An article from The Des Moines Register this week smells sour – like those mashed potatoes did so many years ago.

The Register reports about parents in a small but growing town west of Des Moines – Van Meter,

“This largely white Iowa town where baseball legend Bob Feller learned his fastball has become the latest battlefront in America’s culture war over race and sexual identity.”

“Armed with a new Iowa law aimed at giving families more control over what their children are learning in public schools, more than 130 townspeople have signed a petition seeking to have the Van Meter Community School District remove lesson plans they say promote a liberal political agenda.”

“Their ‘Back to Basics: Preserving The Integrity of Van Meter Schools” petition accuses teachers and administrators of using a social-emotional learning curriculum laced with ‘gender ideology’ and ‘divisive critical race ideology.’ And it calls for their children to receive a ‘nonpolitical’ education devoid of sexual and sexually graphic content.”
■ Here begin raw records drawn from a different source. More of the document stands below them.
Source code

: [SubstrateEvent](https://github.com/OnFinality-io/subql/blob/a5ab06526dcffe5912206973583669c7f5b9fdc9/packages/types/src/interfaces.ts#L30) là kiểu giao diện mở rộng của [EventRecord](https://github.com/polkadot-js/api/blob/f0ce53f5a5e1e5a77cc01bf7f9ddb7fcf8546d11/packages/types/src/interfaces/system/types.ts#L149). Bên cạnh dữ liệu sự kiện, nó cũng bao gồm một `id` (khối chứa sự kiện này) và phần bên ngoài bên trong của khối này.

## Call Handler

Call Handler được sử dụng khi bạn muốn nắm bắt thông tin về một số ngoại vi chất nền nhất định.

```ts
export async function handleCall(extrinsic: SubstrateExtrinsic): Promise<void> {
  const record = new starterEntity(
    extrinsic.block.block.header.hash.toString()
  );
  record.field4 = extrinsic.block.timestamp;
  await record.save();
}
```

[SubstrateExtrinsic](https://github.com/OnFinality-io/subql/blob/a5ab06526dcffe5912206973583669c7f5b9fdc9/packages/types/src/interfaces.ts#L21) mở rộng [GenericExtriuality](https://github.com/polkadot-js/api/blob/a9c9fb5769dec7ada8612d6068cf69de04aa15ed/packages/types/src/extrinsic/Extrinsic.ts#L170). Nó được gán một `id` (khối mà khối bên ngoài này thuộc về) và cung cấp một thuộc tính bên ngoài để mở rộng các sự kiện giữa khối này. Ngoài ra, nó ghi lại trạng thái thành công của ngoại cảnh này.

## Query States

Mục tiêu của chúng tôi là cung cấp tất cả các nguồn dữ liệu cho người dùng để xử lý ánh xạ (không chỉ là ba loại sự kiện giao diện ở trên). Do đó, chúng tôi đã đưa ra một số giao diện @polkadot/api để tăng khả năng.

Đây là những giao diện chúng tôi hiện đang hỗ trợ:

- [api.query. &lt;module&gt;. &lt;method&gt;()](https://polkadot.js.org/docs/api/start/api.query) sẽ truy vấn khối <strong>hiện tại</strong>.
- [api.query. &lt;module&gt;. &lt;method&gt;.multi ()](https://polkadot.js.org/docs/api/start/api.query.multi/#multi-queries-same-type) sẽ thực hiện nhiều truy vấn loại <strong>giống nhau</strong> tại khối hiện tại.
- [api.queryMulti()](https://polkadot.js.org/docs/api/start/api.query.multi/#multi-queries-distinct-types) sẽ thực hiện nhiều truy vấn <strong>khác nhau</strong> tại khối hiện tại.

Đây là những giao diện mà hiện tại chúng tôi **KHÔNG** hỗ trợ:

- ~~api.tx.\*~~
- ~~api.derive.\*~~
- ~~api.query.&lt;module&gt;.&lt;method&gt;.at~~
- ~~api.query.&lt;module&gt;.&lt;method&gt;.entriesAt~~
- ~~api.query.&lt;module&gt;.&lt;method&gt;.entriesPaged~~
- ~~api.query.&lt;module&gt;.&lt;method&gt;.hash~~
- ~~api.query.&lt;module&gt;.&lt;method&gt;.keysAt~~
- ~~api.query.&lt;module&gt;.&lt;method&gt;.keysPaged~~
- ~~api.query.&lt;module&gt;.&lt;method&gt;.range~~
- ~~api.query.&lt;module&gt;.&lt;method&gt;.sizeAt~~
You know I’m a big advocate of parent empowerment when it comes to their children’s learning, but, I’m sorry, this story stinks like sour mashed potatoes.

130 people should not be able to prevent others from including social-emotional learning and critical race theory in their learning, if that is what is decided by the young learner, their adult learning leader, and the young learner’s family.

If those 130 townsfolk want to start their own microschool to promote everything anti-everything, then I guess that is their right as Americans.

As much as it pains me to say this, I think we’ve arrived at a time when mass public education isn’t working for too many of us these days. Maybe it’s time to break it up and break it down. And, if we decide to do that, then we must understand we run the risk of creating microschools full of young learners and their families learning the wrong things but convinced they are always right.

Like I said – sour mashed potatoes.

Finally, dessert.

Today’s dessert comes in the form of an article posted on Getting Smart titled “Every Student Needs a Learning Coach.” Nate McClennen, from the Getting Smart group, writes,

“The recent $50 million investment in CoachHub builds confidence that coaching matters and can be effective. Demand has surged for executive coaches that can help develop and support leadership in the corporate sector. Productivity, staff longevity and talent acquisition in organizations can be amplified when leaders are effectively coached. These one-on-one interactions with an expert matter.”

“A parallel trend exists in K-12, especially during (and after) the pandemic Tutoring, especially 1:1 high dosage formats, has proven to be critical in closing learning gaps exacerbated by the pandemic. Excellent mentorship and coaching of teachers, while difficult to implement, demonstrate the power of coaching in the K-12 sector. Coaching platforms like Edthena (which recently introduced automation of some coaching) also support educator coaching.”

“As learning becomes more personalized, learning opportunities expanded and unbounded, and learning science research more robust, an updated and revised advisory role is more important than ever. Currently, most public high schools have advisors, serving a couple hundred students each, with a primary role of guiding course selection and post-secondary options. Additionally, counselors play a social-emotional and therapeutic role in some schools. Some public schools, public charter schools and private schools have long-advanced advisory as a program, with a defined set of learning experiences to not only coach and support, but teach transferable skills.”

Long time college football coach Mike Leach said it this way:

“You’re either coaching it, or you’re letting it happen.”

And that’s your pumpkin pie for this Thanksgiving season.

I’ll be away until Monday. May you and your family have the most restful and peaceful Thanksgiving holiday.